(Material to process Opens)

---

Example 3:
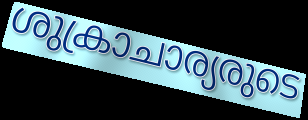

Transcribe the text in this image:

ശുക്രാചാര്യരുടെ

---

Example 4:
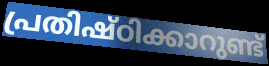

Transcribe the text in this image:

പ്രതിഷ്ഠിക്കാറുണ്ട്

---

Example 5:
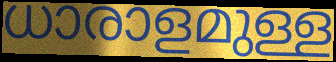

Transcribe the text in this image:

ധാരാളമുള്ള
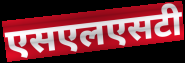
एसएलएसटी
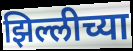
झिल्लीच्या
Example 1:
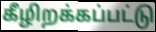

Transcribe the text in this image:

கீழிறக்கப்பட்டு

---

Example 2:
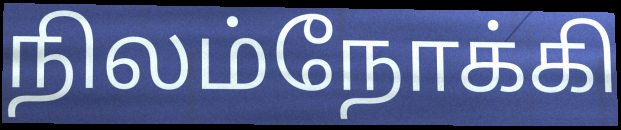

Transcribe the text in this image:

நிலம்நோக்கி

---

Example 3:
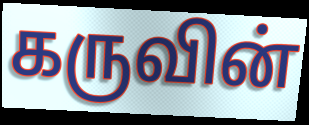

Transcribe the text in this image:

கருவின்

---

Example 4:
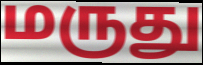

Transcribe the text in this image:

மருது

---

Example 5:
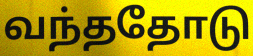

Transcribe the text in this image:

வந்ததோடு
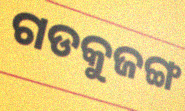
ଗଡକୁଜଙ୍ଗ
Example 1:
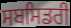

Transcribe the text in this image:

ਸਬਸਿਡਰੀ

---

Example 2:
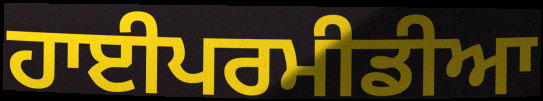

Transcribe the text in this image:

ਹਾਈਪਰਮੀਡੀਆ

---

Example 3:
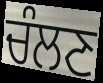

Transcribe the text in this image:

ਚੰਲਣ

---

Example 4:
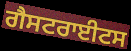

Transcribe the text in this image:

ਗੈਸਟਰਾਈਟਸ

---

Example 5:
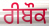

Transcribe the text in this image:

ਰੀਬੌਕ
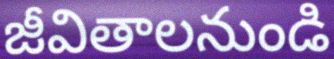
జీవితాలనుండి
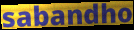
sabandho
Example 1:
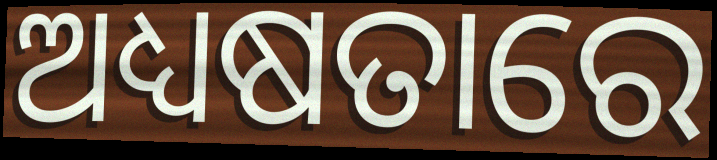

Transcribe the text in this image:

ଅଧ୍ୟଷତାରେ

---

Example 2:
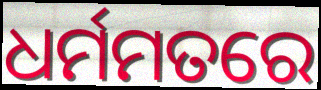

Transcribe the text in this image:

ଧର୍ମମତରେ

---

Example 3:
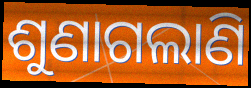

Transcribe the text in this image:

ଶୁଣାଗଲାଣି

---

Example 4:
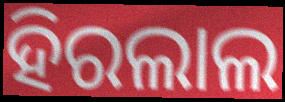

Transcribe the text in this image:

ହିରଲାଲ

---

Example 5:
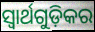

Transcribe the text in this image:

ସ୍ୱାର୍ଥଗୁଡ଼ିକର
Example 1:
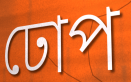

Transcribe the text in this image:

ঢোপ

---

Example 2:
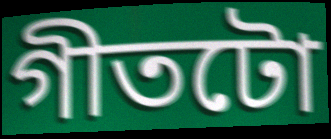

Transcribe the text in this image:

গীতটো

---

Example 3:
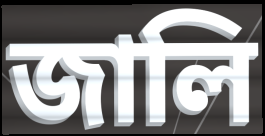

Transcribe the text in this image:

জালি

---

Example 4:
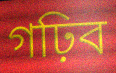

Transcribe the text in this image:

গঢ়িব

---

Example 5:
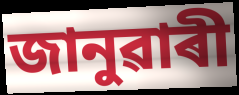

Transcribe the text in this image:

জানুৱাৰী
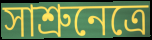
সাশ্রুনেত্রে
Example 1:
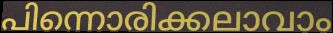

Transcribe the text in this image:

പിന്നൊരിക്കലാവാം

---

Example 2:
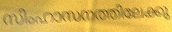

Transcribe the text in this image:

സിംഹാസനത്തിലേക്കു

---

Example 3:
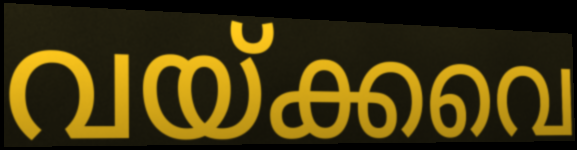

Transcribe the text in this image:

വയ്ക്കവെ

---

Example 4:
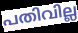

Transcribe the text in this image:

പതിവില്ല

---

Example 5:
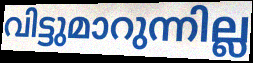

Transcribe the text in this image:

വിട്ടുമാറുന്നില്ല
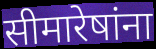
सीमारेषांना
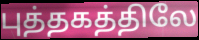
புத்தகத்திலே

(Material to process Closes)

Prompt. Skip the pictures and output all entries exactly.

Completed exercise.
---

Example 3:

Transcribe the text in this image:

ശുക്രാചാര്യരുടെ

---

Example 4:

Transcribe the text in this image:

പ്രതിഷ്ഠിക്കാറുണ്ട്

---

Example 5:

Transcribe the text in this image:

ധാരാളമുള്ള
एसएलएसटी
झिल्लीच्या
Example 1:

Transcribe the text in this image:

கீழிறக்கப்பட்டு

---

Example 2:

Transcribe the text in this image:

நிலம்நோக்கி

---

Example 3:

Transcribe the text in this image:

கருவின்

---

Example 4:

Transcribe the text in this image:

மருது

---

Example 5:

Transcribe the text in this image:

வந்ததோடு
ଗଡକୁଜଙ୍ଗ
Example 1:

Transcribe the text in this image:

ਸਬਸਿਡਰੀ

---

Example 2:

Transcribe the text in this image:

ਹਾਈਪਰਮੀਡੀਆ

---

Example 3:

Transcribe the text in this image:

ਚੰਲਣ

---

Example 4:

Transcribe the text in this image:

ਗੈਸਟਰਾਈਟਸ

---

Example 5:

Transcribe the text in this image:

ਰੀਬੌਕ
జీవితాలనుండి
sabandho
Example 1:

Transcribe the text in this image:

ଅଧ୍ୟଷତାରେ

---

Example 2:

Transcribe the text in this image:

ଧର୍ମମତରେ

---

Example 3:

Transcribe the text in this image:

ଶୁଣାଗଲାଣି

---

Example 4:

Transcribe the text in this image:

ହିରଲାଲ

---

Example 5:

Transcribe the text in this image:

ସ୍ୱାର୍ଥଗୁଡ଼ିକର
Example 1:

Transcribe the text in this image:

ঢোপ

---

Example 2:

Transcribe the text in this image:

গীতটো

---

Example 3:

Transcribe the text in this image:

জালি

---

Example 4:

Transcribe the text in this image:

গঢ়িব

---

Example 5:

Transcribe the text in this image:

জানুৱাৰী
সাশ্রুনেত্রে
Example 1:

Transcribe the text in this image:

പിന്നൊരിക്കലാവാം

---

Example 2:

Transcribe the text in this image:

സിംഹാസനത്തിലേക്കു

---

Example 3:

Transcribe the text in this image:

വയ്ക്കവെ

---

Example 4:

Transcribe the text in this image:

പതിവില്ല

---

Example 5:

Transcribe the text in this image:

വിട്ടുമാറുന്നില്ല
सीमारेषांना
புத்தகத்திலே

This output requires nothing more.